私はもちろんスポーツが好きです。でも、スポーツ人類学者で、スポーツを人文科学的に学問する人間です。だから、スポーツを無批判に礼賛したり、その発展を望んだり、そういうことはしたくない。スポーツには世間一般で言われていること以上の何かがあるのだとしても、文化としてスポーツを見るというのはそうしたスポーツの別の価値を見出すために、時には批判的にスポーツを見なくてはならない。

この立場はこれからも変えるつもりはありません。ただ、これまでの私はスポーツの別の価値というのに拘り過ぎていたのではないか。しかも、その価値を見出すために人類学や社会学、あるいは哲学(遊戯論)などに頼りすぎていたのではないかと感じ始めました。頼りすぎていたのは理論的な面で、です。むしろ、民族も伝統も近代もなく、もっとスポーツという人間の行為に内在した思考をしなくてはならない。そして、その思考が人類学や社会学と出会うことで、スポーツ人類学は、既存の人類学や社会学にとっても意味のあるものになるのではないだろうか。

40歳にしてスポーツについてちゃんと考える

おそらくこれからも回り道をしてしまうのでしょうが、スポーツが学問になることを知った18歳の頃から22年を経て、ようやくスポーツについてちゃんと考えようというところまで来ました。長かった。気づけば、もう40歳です。
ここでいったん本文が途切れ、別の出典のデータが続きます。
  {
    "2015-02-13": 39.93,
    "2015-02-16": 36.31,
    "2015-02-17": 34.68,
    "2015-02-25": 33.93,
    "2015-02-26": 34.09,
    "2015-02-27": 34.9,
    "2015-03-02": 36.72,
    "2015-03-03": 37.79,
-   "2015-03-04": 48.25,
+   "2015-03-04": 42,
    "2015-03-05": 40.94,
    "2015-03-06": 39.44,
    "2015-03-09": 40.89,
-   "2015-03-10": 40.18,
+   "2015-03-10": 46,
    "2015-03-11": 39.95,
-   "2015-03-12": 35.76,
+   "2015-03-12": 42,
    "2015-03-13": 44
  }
最近はラグビーを題材にして、もう一度、近代スポーツについて学び直しています。その過程でぼんやりと浮かんできたのは、スポーツの競争(闘争)的側面や修行的側面が人間の倫理、とりわけ自他関係にもたらす作用、スポーツクラブという集団の現代的な意味、そしてジェンダー(特に男らしさ)といったテーマです。これらは昔から関心あることではあったのですが、より明確に問題の輪郭が見えてきた気がします。
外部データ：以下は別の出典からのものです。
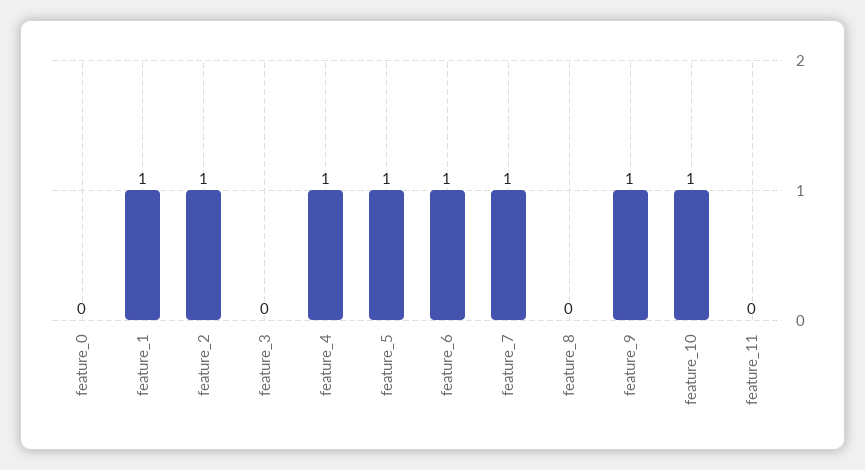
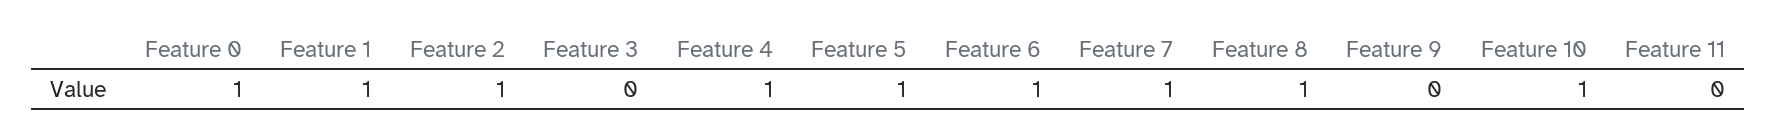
  {
-   "feature_0": 0,
+   "feature_0": 1,
    "feature_1": 1,
    "feature_2": 1,
    "feature_3": 0,
    "feature_4": 1,
    "feature_5": 1,
    "feature_6": 1,
    "feature_7": 1,
-   "feature_8": 0,
+   "feature_8": 1,
-   "feature_9": 1,
+   "feature_9": 0,
    "feature_10": 1,
    "feature_11": 0
  }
オリンピックや体育会系などに対する批判を見ても分かる通り、スポーツはスポーツに関心を持たない人からは、とても厳しく見られる文化です。それでも、スポーツは私たちの生をより良くするための優れた方法になり得る可能性を持っていると思います。ただ、あらゆる技術と同様に、その使い方を誤れば、スポーツは人間や社会にとっての毒とみなされるでしょう。そうならないためにも、スポーツの良い部分を丁寧に引き出してくる研究がますます必要になってくる気がします。その作業は今日の世界の在り様に対しても、何らかの意義を持つと思います。